**ESTRATTO FORNITO**
++++++++++++++++++++

La storia dei complicati
processi intellettuali che avvennero in Europa fra la metà del
Quattrocento e la metà del Seicento può servire a renderci
consapevoli del fatto che la razionalità, il rigore logico, la
stessa struttura del sapere scientifico non sono né categorie
perenni dello spirito né dati eterni della storia umana, ma
conquiste storiche, che, come tutte le conquiste, sono suscettibili
di andare perdute. Così ha scritto di recente uno storico del
pensiero scientifico, Paolo Rossi; e mi pare che non vi sia nulla da
obiettare. Il mondo razionale che ora abitiamo è un insieme di
realtà e di false apparenze; comunque, tutta la scienza moderna ha,
lo sappiamo bene, le sue origini torbide nella magia, nell'alchimia,
nell'occultismo, nell'astrologia. Non è detto, dunque, che a queste
origini non si possa tornare, poiché la magia e la tradizione
ermetica (e la visione del mondo e dell'uomo ad esse collegate) non
sono state cancellate dalla storia a opera della rivoluzione
scientifica: sopravvivono in forme diverse e a differenti livelli. E'
possibile, tuttavia, difendersene studiandole o facendone la storia.

++++++++++++++++++++

(Elementi da un dataset)

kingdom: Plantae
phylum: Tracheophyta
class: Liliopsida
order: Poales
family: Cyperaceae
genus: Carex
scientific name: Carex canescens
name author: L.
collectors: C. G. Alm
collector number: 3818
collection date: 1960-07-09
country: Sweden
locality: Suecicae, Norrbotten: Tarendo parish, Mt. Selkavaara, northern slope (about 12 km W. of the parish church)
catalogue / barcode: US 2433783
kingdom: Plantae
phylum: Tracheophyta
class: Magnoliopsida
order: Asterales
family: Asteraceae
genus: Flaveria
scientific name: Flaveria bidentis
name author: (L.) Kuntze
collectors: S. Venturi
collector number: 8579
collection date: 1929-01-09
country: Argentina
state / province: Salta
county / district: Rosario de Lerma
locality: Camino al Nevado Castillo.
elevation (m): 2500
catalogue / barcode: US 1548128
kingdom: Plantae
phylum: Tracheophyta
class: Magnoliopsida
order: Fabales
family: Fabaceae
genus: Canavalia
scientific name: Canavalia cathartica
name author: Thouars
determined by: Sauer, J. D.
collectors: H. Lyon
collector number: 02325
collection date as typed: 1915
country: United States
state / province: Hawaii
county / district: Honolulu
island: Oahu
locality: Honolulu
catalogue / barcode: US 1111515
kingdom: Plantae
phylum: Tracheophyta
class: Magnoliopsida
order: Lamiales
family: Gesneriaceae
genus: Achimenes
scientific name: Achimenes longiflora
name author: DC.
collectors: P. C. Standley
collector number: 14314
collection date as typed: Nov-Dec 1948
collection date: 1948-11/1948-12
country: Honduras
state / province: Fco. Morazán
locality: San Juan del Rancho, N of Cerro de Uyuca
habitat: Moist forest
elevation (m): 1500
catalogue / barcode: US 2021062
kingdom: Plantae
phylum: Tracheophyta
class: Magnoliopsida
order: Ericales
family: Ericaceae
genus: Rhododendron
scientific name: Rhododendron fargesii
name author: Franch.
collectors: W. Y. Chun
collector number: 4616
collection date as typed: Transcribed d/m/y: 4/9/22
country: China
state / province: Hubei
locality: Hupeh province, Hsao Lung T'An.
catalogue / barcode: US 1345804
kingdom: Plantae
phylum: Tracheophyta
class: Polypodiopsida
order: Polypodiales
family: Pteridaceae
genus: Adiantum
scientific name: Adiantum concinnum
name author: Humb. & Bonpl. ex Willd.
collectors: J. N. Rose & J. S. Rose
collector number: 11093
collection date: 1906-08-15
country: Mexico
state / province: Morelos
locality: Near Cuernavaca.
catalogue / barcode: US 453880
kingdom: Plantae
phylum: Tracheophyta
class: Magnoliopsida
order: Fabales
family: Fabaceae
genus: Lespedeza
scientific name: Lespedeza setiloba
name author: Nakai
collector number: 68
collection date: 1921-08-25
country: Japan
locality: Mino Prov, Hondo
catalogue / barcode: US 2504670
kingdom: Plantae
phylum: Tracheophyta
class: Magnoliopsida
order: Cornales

++++++++++++++++++++

**ESERCIZIO BREVE**
Nell'estratto fornito, in quali ambiti affondano le origini della scienza moderna?

**RISPOSTA**
Nella magia, nell'alchimia, nell'occultismo e nell'astrologia.